[Beowulf] Cluster of Linux and Windows

Geoff Jacobs gdjacobs at gmail.com
Fri Mar 12 17:04:26 PST 2010


Mark Hahn wrote:
>> I am used to work with Arch Linux. What do you think about it?
> 
> the distro is basically irrelevant.  clustering is just a matter of your
> apps, middleware like mpi (may or may not be provided by the cluster),
> probably a shared filesystem, working kernel, network stack,
> job-launch mechanism.  distros are mainly about desktop gunk that is
> completely irrelevant to clusters.

Let's not start the great distro debate again! Suffice it to say that
most distros will work as long as they satisfy your ISV and hardware
requirements.

>> And finnaly, I would like to know if Is it possible to get a Cluster
>> Working
>> with a Server on Arch Linux and the nodes Windows.
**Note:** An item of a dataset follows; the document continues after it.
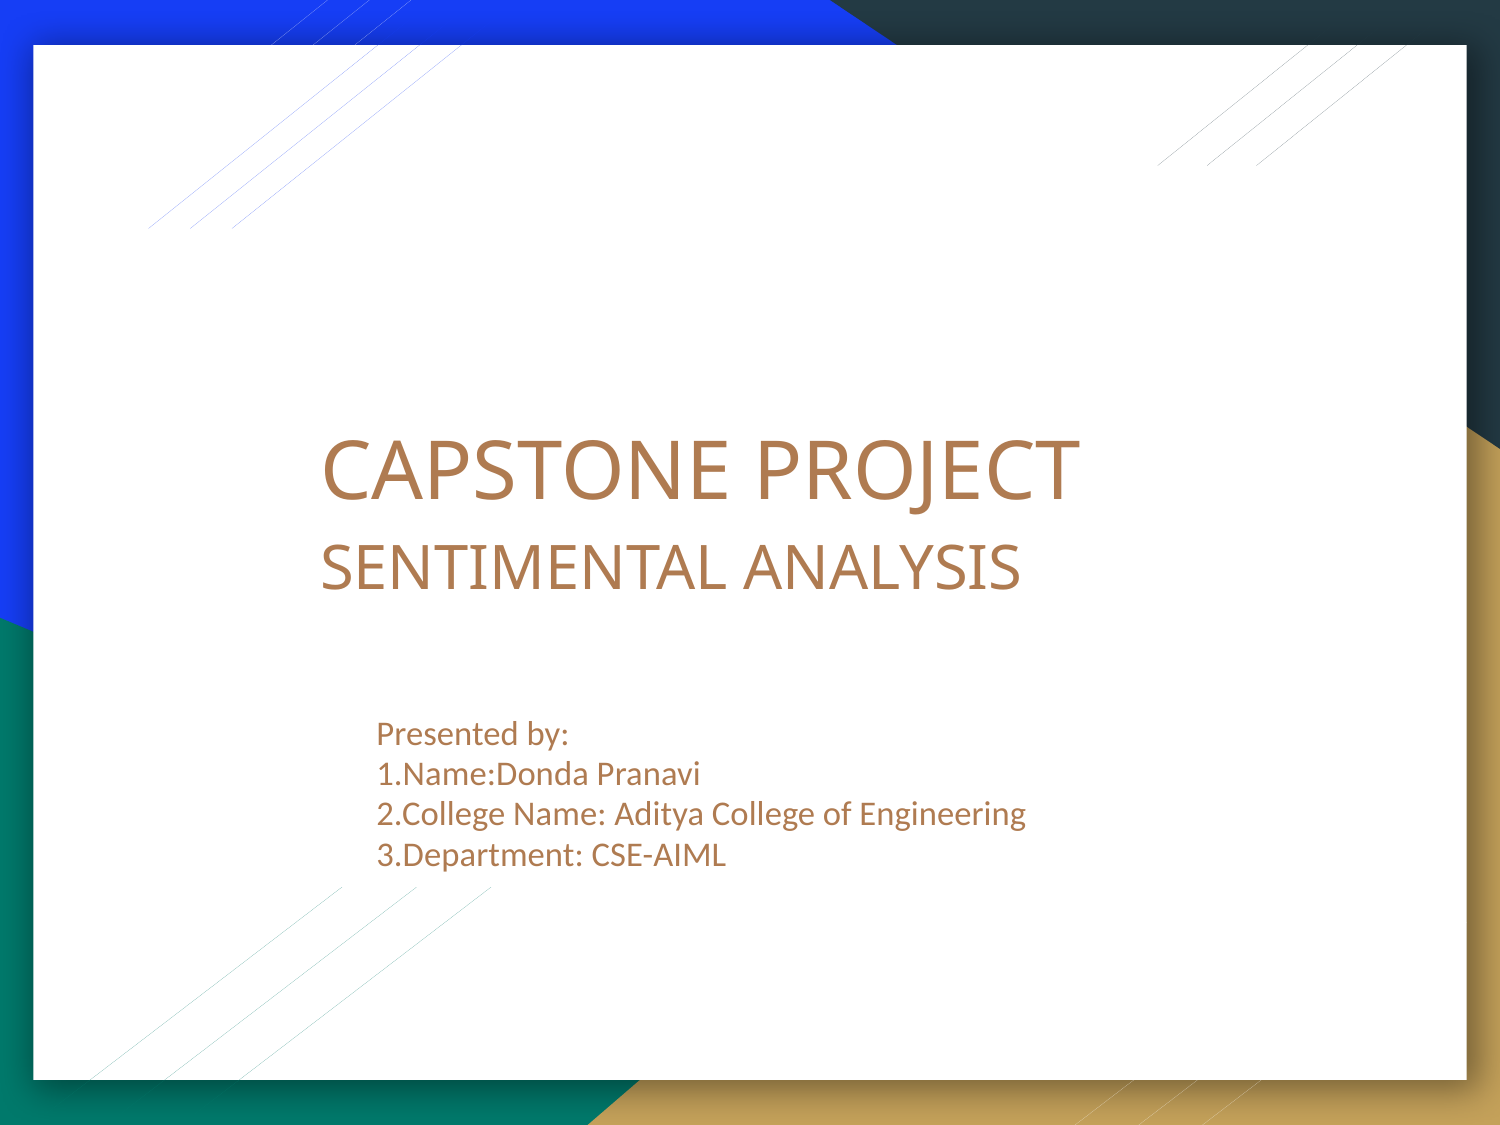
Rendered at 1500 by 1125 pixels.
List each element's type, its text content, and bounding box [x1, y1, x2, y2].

subtitle Presented by: 1.Name:Donda Pranavi 2.College Name: Aditya College of Engineering 3.Department: CSE-AIML [361, 715, 1374, 941]
title CAPSTONE PROJECT SENTIMENTAL ANALYSIS [304, 398, 1185, 716]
File server? Sure, Samba is a breeze, not sure if the performance
scaling is there. NFS works, I guess. Windows comes with a client for
it. Authentication? Again, no problem.

I don't mean to be a snob, but this is basic stuff. I'm guessing you're
requirements are more esoteric so please try to be more specific about
them.

> sure, but why?  windows is generally inferior as an OS platform,
> so I would stay away unless you actually require your apps to run
> under windows.  (remember that linux can use windows storage and
> authentication just fine.)

If you look back in the archives of this ML, you'll find a thread from
when Microsoft released their compute cluster product. It covers quite
effectively the positives and negatives of Windows in HPC. Start with
this posting by Jon Forrest.
http://www.beowulf.org/archive/2008-April/021006.html

Do you have an application which can only be run on Windows?

>> Or even better the nodes without a defined SO.
> 
> SO=Significant Other?  oh, maybe "OS".  generally, you want to minimize
> the number of things that can go wrong in your system.  using uniform OS
> on nodes/servers is a good start.  but sure, there's no reason you can't
> run a cluster where every node is a different OS.  they simply need to
> agree on the network protocol (which doesn't have to be MPI - in fact,
> using something more SOA-like might help if the nodes are heterogenous)

Having as much homogeneity in your cluster as possible will help you
administer it increasingly as a single resource. As Mark said, it's
easier to debug a single set of problems. It's also easier in terms of
infrastructure to maintain a minimal set of images for your clients.

Perhaps you meant something different?